Recorded information:
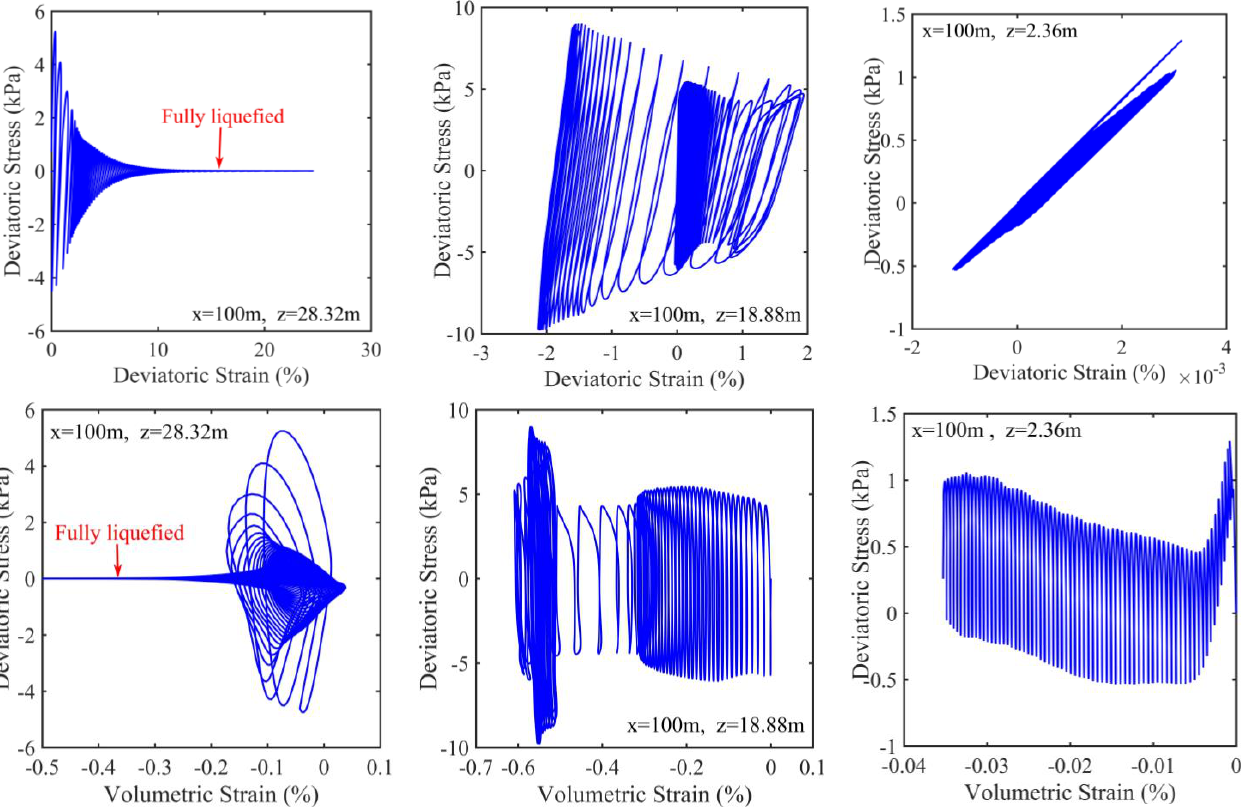
Figure 7. Stress – strain relationship at three typical buried depths on x = 100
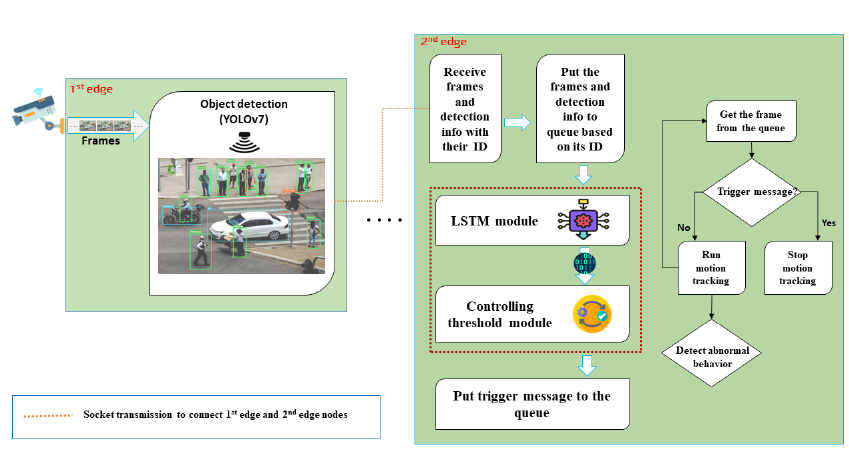
Figure 3. Overall architecture of the proposed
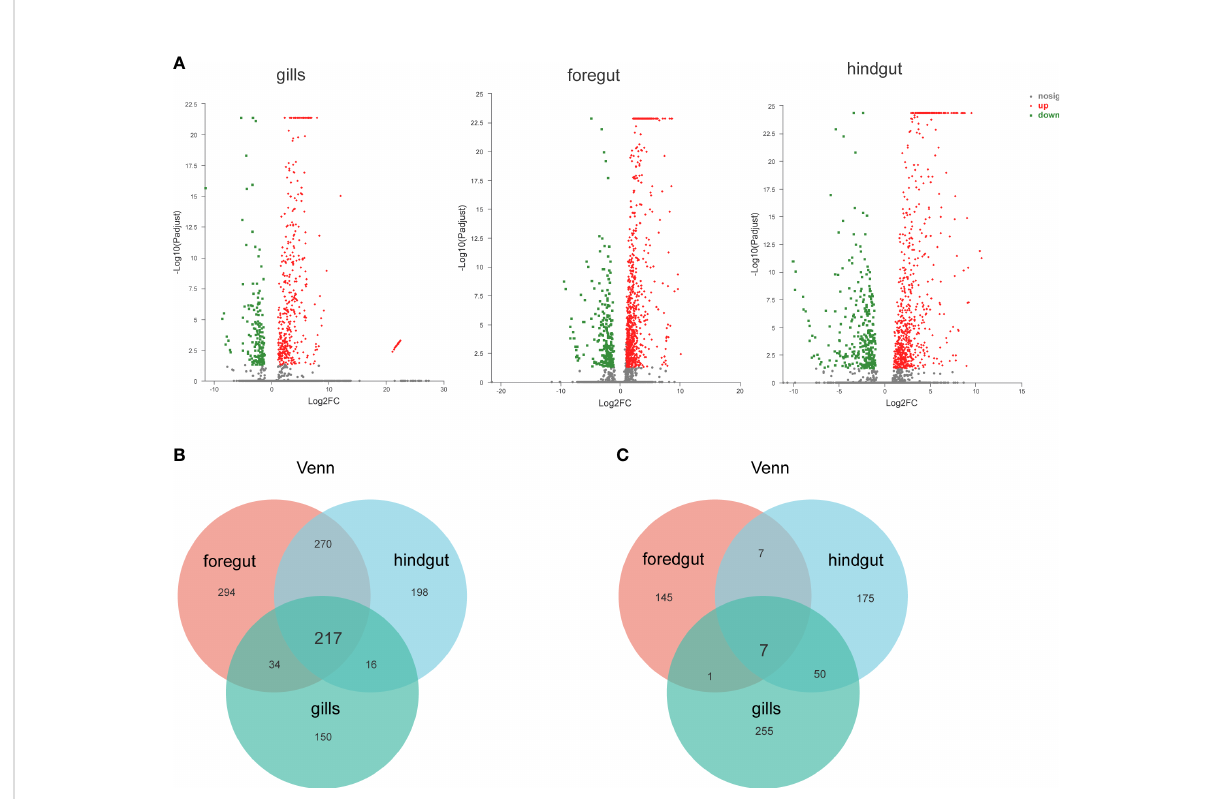
FIGURE 1 Identi fi cation and analysis of differentially expressed genes (DEGs). (A) Volcano plot of DEGs from the transcriptome in carp gills, foregut and hindgut between the control and spring viremia of carp virus (SVCV)-infected groups. (B) Venn diagrams representing the number of transcripts co-upregulated DEGs for each sample. (C) Venn diagrams representing the number of transcripts co-downregulated DEGs for each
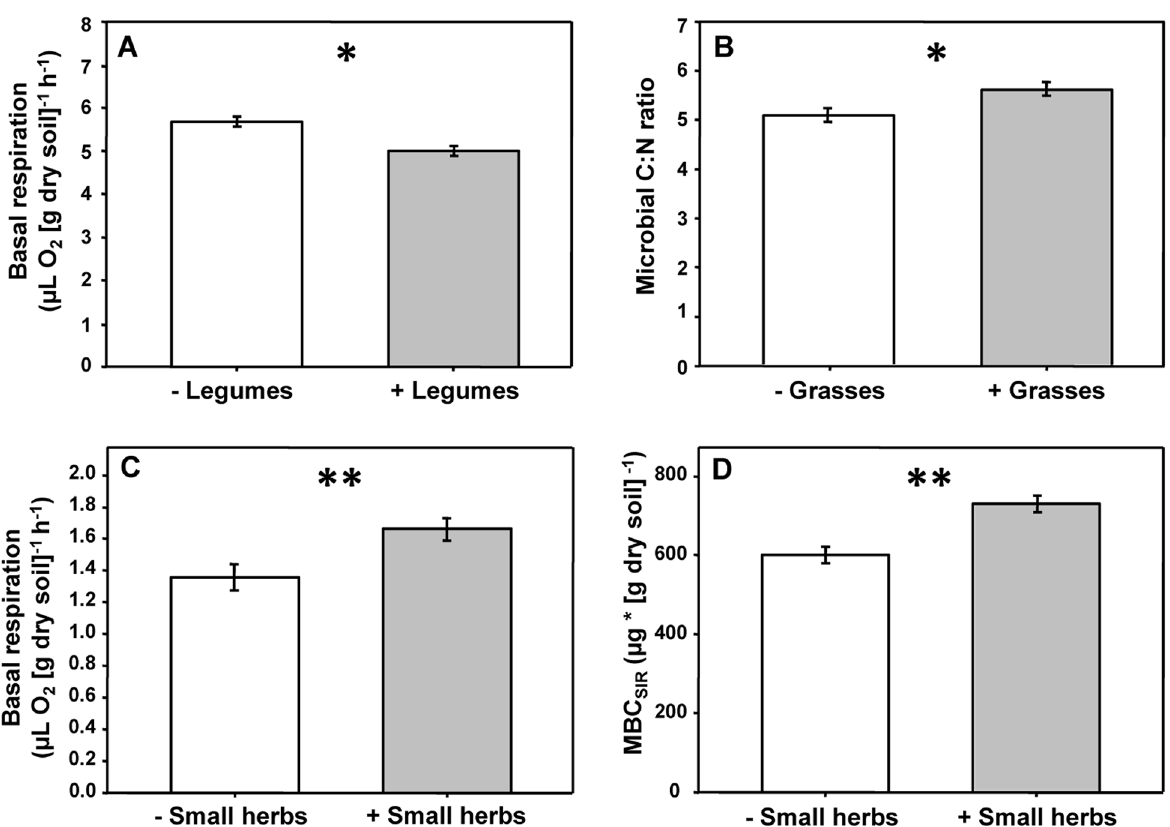
Fig 3. Effects of plant functional groups on microbial properties. Effects of (A) legumes and (B) grasses on microbial C-to-N (C:N) ratio. Effects of small herbs on (C) basal respiration and (D) soil microbial biomass C. Asterisks indicate significant differences ( * p (cid:1) 0.05, ** p (cid:1) 0.01). Means with standard error bars.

Problem to work on: Repeat the listing exactly, pictures excluded.

Task output:
Figure 7. Stress – strain relationship at three typical buried depths on x = 100
Figure 3. Overall architecture of the proposed
FIGURE 1 Identi fi cation and analysis of differentially expressed genes (DEGs). (A) Volcano plot of DEGs from the transcriptome in carp gills, foregut and hindgut between the control and spring viremia of carp virus (SVCV)-infected groups. (B) Venn diagrams representing the number of transcripts co-upregulated DEGs for each sample. (C) Venn diagrams representing the number of transcripts co-downregulated DEGs for each
Fig 3. Effects of plant functional groups on microbial properties. Effects of (A) legumes and (B) grasses on microbial C-to-N (C:N) ratio. Effects of small herbs on (C) basal respiration and (D) soil microbial biomass C. Asterisks indicate significant differences ( * p (cid:1) 0.05, ** p (cid:1) 0.01). Means with standard error bars.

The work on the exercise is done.